3. DESCRIPTION OF PROGRAM OR FUNCTION
The complete program calculates the fast neutron data of medium-heavy nuclei. It includes: the total cross sections, elastic scattering cross section, nonelastic cross section, total inelastic cross section, (n,2n) and (n,3n), cross section, (n,n'x) cross section where x may be alpha, p, d, t and He3, (n,n') cross section for leaving the residual nucleus in from the first up to the 40th excited state and the continuum state, radiative capture cross section, (n,x) cross section where x may be p, d, t, He3 and alpha, (n,2alpha) and (n,2p) cross section, (n,px) cross section where x may be alpha, d, t and He3, (n,alphax) cross section where x may be d and t, the average cosine of the scattering angle (laboratory system) for elastic scattering, the average logarithmic energy decrement for elastic scattering, the average of the square of the logarithmic energy decrement for elastic scattering divided by twice the average logarithmic, the (n,x) cross section for leaving the residual nucleus in from the ground state up to be 17th excited state and in the continuum state where x may be p, d, t, He3 and alpha.

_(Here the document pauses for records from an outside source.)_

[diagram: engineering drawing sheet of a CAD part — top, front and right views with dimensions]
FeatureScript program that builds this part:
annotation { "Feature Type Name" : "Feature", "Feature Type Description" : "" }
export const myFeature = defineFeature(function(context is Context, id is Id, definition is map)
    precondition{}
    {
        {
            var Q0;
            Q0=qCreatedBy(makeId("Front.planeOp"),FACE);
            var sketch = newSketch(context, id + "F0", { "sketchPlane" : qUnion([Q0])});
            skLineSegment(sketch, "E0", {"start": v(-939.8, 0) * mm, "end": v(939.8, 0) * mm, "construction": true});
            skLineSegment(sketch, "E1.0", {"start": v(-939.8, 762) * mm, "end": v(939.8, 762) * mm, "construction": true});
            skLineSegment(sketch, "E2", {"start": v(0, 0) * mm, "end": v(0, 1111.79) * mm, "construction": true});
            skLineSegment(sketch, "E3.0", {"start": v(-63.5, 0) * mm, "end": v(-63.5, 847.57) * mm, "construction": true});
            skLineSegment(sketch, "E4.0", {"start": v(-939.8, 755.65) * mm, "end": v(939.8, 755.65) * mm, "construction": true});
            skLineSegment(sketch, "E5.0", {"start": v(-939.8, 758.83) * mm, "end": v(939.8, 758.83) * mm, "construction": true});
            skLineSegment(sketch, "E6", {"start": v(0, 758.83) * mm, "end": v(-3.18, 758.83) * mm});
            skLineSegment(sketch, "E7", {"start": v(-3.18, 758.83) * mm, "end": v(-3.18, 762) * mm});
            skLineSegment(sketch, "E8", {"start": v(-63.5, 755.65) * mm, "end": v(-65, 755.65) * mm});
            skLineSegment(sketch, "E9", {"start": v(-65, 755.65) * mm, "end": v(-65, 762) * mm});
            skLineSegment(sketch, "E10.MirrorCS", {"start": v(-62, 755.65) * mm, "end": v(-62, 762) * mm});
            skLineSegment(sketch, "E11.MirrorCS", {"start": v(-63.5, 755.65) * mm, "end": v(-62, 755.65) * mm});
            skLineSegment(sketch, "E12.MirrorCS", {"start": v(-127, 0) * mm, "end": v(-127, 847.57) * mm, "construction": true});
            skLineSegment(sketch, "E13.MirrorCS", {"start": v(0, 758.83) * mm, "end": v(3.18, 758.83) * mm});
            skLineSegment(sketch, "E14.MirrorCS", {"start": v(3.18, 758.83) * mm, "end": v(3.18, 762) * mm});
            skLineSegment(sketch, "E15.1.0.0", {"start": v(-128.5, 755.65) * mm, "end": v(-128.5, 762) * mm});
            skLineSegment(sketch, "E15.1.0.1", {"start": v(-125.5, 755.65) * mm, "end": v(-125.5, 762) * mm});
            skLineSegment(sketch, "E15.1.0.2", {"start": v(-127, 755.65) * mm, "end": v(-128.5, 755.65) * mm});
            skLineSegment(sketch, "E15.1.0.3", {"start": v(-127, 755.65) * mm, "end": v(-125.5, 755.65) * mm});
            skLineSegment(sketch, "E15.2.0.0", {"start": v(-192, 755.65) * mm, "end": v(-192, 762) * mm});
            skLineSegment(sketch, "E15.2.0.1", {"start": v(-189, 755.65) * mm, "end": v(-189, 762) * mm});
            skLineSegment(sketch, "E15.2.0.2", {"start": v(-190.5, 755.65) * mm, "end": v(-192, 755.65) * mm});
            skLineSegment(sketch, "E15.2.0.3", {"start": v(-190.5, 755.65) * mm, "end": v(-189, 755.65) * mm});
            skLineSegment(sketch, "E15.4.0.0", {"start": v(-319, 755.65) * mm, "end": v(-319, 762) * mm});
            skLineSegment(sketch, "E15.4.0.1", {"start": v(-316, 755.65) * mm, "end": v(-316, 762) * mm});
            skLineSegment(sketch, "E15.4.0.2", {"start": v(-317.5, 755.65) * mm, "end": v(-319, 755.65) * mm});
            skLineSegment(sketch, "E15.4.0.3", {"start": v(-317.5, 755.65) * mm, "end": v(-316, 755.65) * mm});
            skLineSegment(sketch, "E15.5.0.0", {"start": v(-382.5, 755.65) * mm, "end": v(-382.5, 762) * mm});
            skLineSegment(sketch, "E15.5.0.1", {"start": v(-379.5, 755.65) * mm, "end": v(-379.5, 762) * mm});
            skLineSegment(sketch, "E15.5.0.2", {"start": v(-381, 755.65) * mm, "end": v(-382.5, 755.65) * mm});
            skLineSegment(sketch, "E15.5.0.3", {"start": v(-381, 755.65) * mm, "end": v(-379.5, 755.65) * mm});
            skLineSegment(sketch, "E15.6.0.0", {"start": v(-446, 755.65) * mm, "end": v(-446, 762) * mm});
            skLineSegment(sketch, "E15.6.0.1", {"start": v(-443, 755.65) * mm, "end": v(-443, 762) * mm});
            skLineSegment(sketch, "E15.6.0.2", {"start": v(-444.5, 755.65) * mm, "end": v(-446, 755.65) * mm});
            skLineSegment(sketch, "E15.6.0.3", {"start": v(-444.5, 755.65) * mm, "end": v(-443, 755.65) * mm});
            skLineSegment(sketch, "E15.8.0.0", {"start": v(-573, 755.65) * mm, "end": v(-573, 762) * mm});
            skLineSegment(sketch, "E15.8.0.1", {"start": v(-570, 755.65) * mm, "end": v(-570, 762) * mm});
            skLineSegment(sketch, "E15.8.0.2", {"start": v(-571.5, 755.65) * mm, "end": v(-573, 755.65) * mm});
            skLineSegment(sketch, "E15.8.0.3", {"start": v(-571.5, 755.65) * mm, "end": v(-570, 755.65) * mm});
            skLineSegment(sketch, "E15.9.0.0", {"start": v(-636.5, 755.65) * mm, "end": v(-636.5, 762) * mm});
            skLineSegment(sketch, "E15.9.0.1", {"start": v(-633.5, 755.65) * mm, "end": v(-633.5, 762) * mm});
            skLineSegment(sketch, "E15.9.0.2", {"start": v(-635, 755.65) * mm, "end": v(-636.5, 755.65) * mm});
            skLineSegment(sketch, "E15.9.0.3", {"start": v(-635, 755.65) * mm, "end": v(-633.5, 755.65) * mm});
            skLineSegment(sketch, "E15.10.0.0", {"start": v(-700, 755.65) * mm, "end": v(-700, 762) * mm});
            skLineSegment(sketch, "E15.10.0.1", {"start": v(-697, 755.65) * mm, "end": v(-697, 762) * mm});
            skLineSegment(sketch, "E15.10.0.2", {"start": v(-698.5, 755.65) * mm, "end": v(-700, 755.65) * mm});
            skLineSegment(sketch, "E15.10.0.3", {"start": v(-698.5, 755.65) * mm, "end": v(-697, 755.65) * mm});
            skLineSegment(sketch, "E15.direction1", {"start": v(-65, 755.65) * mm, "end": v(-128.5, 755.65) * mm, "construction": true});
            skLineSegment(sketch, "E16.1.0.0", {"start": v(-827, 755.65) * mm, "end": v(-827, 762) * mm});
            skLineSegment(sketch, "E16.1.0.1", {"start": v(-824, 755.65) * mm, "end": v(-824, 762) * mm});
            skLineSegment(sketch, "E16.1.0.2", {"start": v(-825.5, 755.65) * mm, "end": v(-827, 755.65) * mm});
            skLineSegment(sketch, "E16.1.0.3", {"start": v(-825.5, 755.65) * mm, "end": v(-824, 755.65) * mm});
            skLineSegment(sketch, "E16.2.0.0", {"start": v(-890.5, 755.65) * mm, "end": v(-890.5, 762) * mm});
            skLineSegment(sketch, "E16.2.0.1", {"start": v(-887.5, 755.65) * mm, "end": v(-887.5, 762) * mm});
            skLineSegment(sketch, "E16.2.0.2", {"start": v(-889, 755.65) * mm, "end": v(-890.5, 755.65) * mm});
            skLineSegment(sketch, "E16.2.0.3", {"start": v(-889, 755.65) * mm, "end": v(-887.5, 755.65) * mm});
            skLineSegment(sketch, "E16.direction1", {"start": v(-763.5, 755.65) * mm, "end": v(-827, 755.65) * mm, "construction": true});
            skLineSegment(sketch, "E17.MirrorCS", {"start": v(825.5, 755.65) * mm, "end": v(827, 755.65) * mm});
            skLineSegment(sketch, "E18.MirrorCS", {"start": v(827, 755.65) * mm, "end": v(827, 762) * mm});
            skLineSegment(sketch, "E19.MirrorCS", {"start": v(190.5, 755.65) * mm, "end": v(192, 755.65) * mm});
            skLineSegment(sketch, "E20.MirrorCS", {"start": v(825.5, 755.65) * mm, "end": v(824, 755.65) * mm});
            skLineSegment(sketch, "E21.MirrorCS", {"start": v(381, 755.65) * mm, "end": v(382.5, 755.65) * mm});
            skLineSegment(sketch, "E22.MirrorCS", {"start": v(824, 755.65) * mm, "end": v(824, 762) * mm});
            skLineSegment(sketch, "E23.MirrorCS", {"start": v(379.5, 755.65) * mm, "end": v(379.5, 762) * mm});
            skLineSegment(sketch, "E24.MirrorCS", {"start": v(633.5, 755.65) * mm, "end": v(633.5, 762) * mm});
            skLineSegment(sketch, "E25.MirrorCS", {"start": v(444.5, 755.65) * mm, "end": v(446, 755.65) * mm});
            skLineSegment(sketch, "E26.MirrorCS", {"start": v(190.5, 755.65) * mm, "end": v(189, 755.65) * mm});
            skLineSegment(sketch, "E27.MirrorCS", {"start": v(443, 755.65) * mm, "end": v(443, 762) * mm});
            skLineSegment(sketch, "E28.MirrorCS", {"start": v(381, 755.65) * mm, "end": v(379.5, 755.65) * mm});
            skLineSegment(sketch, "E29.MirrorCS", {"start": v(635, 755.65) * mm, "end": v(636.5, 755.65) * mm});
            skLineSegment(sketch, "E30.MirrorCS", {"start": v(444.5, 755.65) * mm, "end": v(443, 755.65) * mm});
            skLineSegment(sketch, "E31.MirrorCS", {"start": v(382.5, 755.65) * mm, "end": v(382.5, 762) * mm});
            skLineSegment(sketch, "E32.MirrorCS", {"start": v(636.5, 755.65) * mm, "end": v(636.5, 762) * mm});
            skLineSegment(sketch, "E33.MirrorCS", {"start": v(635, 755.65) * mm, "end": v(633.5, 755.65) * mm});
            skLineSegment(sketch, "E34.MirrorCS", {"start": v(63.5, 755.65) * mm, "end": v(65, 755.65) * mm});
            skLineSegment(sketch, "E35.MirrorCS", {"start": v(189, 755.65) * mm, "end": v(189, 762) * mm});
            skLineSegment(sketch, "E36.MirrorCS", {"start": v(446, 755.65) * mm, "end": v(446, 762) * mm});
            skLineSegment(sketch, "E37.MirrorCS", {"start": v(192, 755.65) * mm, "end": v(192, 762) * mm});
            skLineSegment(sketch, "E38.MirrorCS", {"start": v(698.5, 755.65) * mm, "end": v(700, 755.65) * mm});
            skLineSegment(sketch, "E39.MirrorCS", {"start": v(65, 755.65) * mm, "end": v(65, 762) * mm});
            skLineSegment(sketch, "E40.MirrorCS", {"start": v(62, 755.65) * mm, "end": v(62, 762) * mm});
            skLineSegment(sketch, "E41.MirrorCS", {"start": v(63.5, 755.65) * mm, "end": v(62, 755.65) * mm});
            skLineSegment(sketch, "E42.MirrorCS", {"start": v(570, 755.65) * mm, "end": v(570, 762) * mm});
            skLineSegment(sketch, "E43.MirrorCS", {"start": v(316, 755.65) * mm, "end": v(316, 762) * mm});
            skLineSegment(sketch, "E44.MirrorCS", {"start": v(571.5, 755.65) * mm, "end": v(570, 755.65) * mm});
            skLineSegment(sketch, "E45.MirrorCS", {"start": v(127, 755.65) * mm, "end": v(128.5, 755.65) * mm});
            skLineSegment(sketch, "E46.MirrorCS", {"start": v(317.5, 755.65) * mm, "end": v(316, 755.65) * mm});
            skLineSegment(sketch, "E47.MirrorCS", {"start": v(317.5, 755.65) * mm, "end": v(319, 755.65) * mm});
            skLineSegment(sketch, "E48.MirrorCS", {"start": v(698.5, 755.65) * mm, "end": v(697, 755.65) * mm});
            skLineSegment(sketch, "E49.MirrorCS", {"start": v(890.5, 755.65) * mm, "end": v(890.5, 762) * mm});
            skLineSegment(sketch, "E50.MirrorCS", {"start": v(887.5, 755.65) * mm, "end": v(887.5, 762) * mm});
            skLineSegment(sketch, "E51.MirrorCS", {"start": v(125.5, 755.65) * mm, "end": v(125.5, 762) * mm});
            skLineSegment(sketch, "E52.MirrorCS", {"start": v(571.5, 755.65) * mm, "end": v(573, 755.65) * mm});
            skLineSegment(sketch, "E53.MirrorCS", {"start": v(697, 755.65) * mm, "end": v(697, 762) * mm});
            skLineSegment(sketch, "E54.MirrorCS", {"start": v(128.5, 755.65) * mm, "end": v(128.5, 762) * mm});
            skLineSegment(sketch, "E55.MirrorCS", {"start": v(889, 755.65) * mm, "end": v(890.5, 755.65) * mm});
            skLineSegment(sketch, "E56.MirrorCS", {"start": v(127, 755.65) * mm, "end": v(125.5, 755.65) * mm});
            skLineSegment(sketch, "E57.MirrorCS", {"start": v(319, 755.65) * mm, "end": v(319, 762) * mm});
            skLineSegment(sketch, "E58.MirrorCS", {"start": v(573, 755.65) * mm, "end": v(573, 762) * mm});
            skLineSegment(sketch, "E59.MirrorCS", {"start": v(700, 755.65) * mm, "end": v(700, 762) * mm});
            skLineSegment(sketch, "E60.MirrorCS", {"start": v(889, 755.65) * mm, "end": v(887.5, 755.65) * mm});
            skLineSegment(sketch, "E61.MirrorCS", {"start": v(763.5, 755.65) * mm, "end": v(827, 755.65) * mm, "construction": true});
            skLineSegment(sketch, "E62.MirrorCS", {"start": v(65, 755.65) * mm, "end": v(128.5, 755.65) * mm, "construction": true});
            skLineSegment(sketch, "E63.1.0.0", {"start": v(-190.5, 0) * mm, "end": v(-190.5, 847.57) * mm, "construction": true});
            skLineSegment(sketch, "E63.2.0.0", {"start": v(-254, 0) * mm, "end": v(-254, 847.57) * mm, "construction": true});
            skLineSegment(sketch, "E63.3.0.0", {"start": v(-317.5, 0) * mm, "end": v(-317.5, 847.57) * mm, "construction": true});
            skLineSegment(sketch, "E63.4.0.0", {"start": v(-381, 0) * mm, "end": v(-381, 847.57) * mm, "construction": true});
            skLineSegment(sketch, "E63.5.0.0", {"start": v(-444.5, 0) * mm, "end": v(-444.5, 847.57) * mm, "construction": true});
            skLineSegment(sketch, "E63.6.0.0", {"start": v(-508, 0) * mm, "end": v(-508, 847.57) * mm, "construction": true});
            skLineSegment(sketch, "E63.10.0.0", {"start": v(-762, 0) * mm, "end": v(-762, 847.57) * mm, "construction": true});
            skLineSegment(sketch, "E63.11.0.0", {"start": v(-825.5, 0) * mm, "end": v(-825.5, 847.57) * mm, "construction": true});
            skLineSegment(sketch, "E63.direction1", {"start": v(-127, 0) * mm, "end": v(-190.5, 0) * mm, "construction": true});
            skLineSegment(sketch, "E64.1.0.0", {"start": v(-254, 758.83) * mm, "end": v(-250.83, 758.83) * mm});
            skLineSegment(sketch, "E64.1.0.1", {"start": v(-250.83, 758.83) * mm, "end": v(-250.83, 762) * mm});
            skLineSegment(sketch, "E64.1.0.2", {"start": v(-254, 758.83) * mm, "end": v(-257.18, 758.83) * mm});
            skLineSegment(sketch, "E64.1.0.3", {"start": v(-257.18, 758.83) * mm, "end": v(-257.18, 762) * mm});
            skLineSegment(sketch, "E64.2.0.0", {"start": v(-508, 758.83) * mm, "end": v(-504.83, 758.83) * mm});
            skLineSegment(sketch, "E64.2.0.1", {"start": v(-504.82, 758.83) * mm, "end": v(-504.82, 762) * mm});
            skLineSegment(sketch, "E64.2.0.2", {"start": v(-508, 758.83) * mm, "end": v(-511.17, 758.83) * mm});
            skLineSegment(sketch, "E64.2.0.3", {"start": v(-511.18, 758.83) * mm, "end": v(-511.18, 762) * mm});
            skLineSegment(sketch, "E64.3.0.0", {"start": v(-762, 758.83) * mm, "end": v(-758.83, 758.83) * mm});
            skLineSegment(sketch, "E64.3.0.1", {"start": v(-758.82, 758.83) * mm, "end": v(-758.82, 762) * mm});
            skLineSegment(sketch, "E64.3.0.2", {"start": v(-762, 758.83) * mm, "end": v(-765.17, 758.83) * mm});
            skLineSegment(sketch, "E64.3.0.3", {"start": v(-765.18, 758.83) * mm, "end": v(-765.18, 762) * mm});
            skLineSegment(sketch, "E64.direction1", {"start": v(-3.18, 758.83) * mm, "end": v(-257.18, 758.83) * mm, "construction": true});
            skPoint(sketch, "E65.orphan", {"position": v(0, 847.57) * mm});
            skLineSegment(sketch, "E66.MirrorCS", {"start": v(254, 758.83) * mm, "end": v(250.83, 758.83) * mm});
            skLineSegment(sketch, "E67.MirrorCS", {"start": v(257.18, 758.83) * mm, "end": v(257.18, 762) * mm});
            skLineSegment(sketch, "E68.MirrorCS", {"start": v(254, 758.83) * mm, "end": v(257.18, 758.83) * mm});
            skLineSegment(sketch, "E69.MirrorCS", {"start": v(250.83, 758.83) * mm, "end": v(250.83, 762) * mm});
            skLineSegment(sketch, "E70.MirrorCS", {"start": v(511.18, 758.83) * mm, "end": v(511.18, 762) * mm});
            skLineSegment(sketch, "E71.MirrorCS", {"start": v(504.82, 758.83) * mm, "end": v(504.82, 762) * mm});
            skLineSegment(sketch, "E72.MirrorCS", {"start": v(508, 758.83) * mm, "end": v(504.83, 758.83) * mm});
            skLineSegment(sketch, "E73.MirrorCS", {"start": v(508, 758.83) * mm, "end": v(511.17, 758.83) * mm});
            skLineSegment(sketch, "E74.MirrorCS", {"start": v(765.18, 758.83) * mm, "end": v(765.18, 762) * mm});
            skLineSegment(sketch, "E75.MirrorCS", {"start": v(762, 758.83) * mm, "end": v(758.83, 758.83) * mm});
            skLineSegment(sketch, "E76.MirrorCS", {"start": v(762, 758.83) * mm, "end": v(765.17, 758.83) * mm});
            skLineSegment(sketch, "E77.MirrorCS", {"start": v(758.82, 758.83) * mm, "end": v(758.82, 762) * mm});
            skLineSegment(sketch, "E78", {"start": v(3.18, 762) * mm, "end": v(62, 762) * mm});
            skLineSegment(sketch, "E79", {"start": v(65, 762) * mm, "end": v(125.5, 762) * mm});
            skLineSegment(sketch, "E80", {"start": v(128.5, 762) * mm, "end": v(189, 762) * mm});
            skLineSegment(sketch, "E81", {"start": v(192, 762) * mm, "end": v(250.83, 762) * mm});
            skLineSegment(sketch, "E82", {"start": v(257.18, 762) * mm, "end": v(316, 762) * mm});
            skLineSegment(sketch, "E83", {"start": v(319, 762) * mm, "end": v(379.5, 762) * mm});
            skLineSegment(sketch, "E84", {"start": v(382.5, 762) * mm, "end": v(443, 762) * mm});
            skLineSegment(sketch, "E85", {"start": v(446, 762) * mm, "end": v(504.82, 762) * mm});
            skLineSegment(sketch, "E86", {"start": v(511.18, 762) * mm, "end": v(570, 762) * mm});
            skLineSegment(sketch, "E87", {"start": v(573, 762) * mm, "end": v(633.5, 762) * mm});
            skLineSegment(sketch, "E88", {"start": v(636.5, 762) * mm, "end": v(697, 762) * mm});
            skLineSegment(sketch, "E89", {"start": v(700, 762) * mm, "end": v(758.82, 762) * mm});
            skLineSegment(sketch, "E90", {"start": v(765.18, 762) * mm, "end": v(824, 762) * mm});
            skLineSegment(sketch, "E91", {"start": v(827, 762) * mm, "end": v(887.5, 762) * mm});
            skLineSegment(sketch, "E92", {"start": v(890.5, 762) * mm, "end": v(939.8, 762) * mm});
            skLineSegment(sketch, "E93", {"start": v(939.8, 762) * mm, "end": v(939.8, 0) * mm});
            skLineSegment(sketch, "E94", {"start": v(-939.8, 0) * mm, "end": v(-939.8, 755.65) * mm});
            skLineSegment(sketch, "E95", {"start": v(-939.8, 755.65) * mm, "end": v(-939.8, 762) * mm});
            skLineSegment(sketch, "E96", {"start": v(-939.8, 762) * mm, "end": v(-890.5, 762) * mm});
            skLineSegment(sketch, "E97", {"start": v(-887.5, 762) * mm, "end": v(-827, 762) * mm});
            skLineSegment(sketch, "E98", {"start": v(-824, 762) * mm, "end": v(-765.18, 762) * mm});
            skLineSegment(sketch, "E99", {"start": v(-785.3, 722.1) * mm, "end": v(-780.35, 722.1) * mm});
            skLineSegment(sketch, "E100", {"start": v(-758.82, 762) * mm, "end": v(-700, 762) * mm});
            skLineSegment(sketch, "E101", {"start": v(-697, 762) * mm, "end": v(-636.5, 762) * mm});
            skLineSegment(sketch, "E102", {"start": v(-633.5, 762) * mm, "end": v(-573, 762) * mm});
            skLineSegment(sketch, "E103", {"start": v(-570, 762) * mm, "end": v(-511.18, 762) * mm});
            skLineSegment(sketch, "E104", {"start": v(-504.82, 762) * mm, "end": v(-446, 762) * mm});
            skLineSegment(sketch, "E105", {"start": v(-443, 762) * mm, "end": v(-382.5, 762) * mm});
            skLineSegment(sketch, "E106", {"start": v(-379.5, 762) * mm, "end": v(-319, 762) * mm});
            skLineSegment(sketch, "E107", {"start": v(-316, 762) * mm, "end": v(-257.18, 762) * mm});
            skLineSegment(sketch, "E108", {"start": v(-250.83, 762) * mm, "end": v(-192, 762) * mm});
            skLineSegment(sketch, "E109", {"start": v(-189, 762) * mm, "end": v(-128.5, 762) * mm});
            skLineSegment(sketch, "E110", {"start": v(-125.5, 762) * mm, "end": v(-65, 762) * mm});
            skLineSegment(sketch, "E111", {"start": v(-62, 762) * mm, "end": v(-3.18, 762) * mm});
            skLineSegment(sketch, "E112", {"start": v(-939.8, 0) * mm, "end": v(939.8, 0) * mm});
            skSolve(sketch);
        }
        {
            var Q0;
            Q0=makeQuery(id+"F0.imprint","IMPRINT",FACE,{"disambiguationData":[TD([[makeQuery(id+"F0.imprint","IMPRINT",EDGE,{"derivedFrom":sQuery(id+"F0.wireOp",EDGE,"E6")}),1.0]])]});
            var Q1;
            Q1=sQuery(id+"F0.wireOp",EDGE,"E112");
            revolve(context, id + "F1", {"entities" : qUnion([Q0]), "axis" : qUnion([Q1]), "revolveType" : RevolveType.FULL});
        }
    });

The elastic scattering angular distribution and inelastic scattering angular distribution for leaving the residual nucleus in the first up to 40th excited state. The (n2n), (n,3n), (n,n'x) reactions, where x may be alpha, p, d, t
and He3 and the inelastic scattering secondary neutron spectra. All nuclear data are given for the natural elements as well as their isotopes and their output is according to ENDF/B-IV format. The incident neutron energy region, where 150 energy points at most may be included, is from 1 KeV to 20 MeV. The program includes the optical model, width fluctuation corrected Hauser-Feshbach formula and preequilibrium statistical theory based on the exciton model. The experimental direct reaction component of the inelastic scattering projectile exciting from the first up to the 4th excited state may be placed in the input. These are added to the calculated compound nucleus cross sections with a given weight. All nuclear level densities required are calculated according to the formulation of A. Cameron. The transmission coefficients or inverse cross sections of the particles used in statistical theory are calculated by the optical model. The gamma-ray transmission coefficients are calculated based on the giant dipole resonance model. The optical potentials used are Wood- Saxon for the real part, Wood Saxon and derivative Wood-Saxon for the imaginary part corresponding to the volume and surface absorptions respectively, and Thomas form for the spin-orbit part. For some special elements of which the experimental data are unknown, this program provides a microscopic optical potential calculation with skyrme forces for neutron or proton channels.